→ ASSIGNMENT:
Take each line below that has "Form" and copy it.

EXTRACTED DATA below:

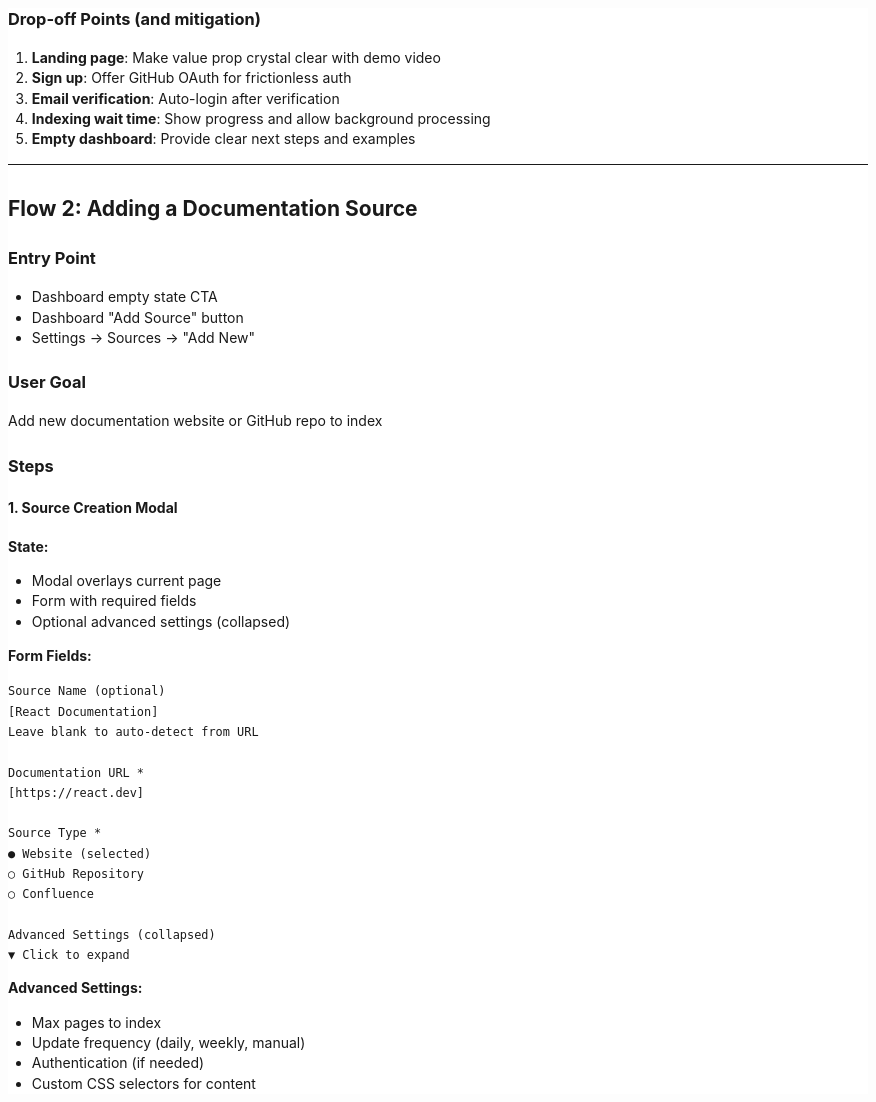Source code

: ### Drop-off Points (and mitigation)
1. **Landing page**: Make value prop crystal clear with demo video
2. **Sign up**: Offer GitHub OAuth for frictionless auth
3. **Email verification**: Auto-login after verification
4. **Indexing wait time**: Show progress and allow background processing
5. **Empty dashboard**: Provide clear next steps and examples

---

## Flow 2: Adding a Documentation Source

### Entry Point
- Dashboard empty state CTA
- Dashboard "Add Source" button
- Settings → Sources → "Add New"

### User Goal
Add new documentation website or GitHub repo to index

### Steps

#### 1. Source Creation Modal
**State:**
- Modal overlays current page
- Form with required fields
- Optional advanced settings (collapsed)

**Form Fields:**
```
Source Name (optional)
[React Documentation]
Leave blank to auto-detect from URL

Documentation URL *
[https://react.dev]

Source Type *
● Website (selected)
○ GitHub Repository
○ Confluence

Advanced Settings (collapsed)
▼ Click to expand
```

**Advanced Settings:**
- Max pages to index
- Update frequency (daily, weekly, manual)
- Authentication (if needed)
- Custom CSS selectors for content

End of EXTRACTED DATA.

→ SOLUTION TO THIS TASK:
- Form with required fields
**Form Fields:**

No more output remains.